■ **Trecho**:
Na verdade não tive nenhuma reação ao ler aquilo e, para ser honesto, o fato de não ter me chocado com o que estava diante dos meus olhos me preocupou mais do que os números elevados de ex-pastores ou ex-obreiros que “abandonaram o cajado”.

Fiquei mais preocupado (pra ser honesto) por não ter tido nenhuma reação do tipo: “Uau! Que absurdo! Que horror!”... Pelo contrário! Tudo que estava ali me parecia muito previsível; tudo muito comum e até certo ponto aceitável ou justificável. Então, confuso pela ausência de empatia momentânea, tirei um tempo para refletir minhas próprias convicções, minha própria visão de chamado (e só do meu chamado) e assim por diante. Parei para verificar minha própria resistência à luz de I aos Coríntios 10.32, que diz “Aquele, pois, que cuida estar em pé, olhe não caia.”.

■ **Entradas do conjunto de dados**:
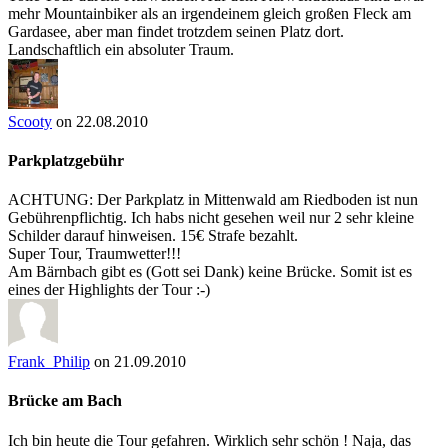
mehr Mountainbiker als an irgendeinem gleich großen Fleck am
Gardasee, aber man findet trotzdem seinen Platz dort.
Landschaftlich ein absoluter Traum.
Scooty
on 22.08.2010
Parkplatzgebühr
ACHTUNG: Der Parkplatz in Mittenwald am Riedboden ist nun
Gebührenpflichtig. Ich habs nicht gesehen weil nur 2 sehr kleine
Schilder darauf hinweisen. 15€ Strafe bezahlt.
Super Tour, Traumwetter!!!
Am Bärnbach gibt es (Gott sei Dank) keine Brücke. Somit ist es
eines der Highlights der Tour :-)
Frank_Philip
on 21.09.2010
Brücke am Bach
Ich bin heute die Tour gefahren. Wirklich sehr schön ! Naja, das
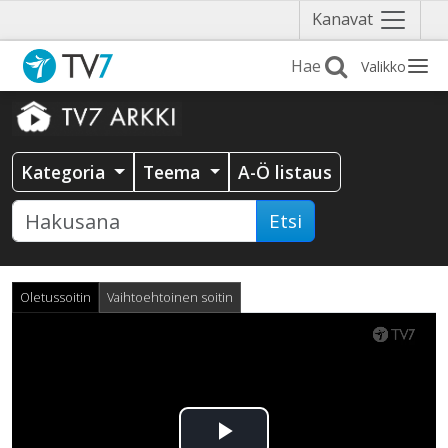
Näytä
Kanavat
valikko
Valikko
Kategoria
Teema
A-Ö listaus
Etsi
Oletussoitin
Vaihtoehtoinen soitin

■ **O que se espera**:
Prolongue o trecho de reflexão sobre os ex-pastores que “abandonaram o cajado”, começando logo após a sua última frase. A listagem não tem papel algum nisto.

■ **Resposta à tarefa**:
Conclui mais uma vez que não posso me ufanar por não estar naquela estatística, que devo vigiar ao máximo para não me deixar dominar pela maldita síndrome do triunfalismo, tão comum em nossos dias – aquela sensação burra que faz com que muitos “engravatados de púlpito” se sintam imbatíveis, fingindo grande parte do tempo que estão mais para “homens de aço” do que para homens de carne e osso.

A propósito, é assim mesmo que muitos obreiros vão levando suas vidas, seus relacionamentos familiares e demais interações sociais: no limite. Vi (e vejo) muitos destes cambaleantes, outros se arrastando moribundos... E assim permanecerão, até que se vejam num inferno existencial, num caos interior, ou até que assistam em tempo real o filme de suas vidas terminar em desgraça absoluta.

Que Deus, tenha misericórdia de nós, pastores!